对于UE的实验结果而言,逃跑成为了次要的想法,因为他作为科学家的心并不是那么容易的被磨灭。他更加专注于如何将病毒变得更加难以根治,以及如何传染到更远的范围。他一开始认为异形是几乎不屈不挠的,没有东西能够从本质上影响到它们,要想杀光它们是几乎无法实现的。它们摧毁了一切在他们所经过的地方任何其他生命体,或许异形早就已经统治了整个星系了。这是超出他能想象的。
然而在这里,UE在他们之中幸存了下来,并且肆意毒害了它们的巢穴,把它们当做愚蠢的生物戏耍并学习它们的秘密。诚然,他们不是正常,健康的异形,他们就像是实验的模具用完了就丢掉。它们很脆弱,很容易被分析,很容易被战胜。UE对它们的了解要比任何其他人都要多。如果时间允许的话,他或许可以让它们在宇宙中彻底灭绝。他开始痴迷,他早就不知道它会如何结束。
然后在之后的一天,他被带到了一个地方,那里有一个巨大的倾斜摇篮,是由异形分泌的网状粘液构成的。在里面,他可以见到一个人的身影。
摇篮里的人物是他的船员。拜托尔·芭芭拉·泽贝拉。船员中唯一一位女性船员,她是煞多卡的大副。她一定用尽了所有的一切斗争。她的胳膊和腿被撕裂或者咬伤,尾巴少掉了一大截,并且浑身被伤痕覆盖。他残余的灵魂像十亿个太阳一样燃烧了起来,当他意识到它们想要什么的时候,他的理智完全凝固并准备永远的离开这个躯体。它们希望他们交配。

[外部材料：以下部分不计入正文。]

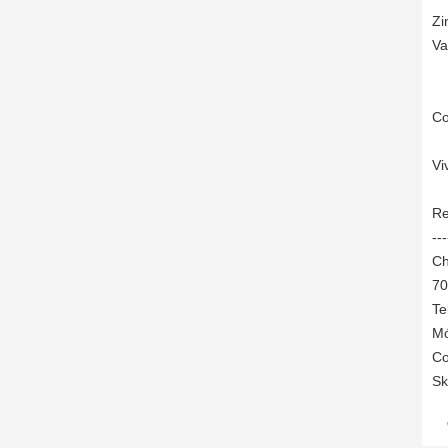
Zi
Va
Co
Vi
Re
---
Ch
70
Te
Mó
Co
Sk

UE为了她做了唯一的事情。他用独臂还有尾巴挣脱了两只异形对自己的束缚,用利爪划开了她的喉咙,UE杀了她,杀了自己的同族。然后异形抓住了他,一切都变黑了在这之后。
当UE苏醒了过来后,他发现自己又被锁在了墙上的粘液上。异形给了它们最好的机会,它们拿来了一颗蛋。它们不论如何也试过了。这些病毒同样也影响了UE,病毒使得他也变得有些虚弱了,因为他也摄取过大量的黑水,导致了自己的DNA被修改了一些,变得像是异形的。同时那些蛋与里面的抱脸虫也被影响的非常严重,当那朵肉花绽放开了后,抱脸虫瘫软的倒在蛋里,它们不得不帮助抱脸虫爬到UE的脸上。
不过,抱脸虫依然比UE要强。它把他的嘴唇和下巴分开,把探针伸入了他的气管里,然后插入了他的胸膛。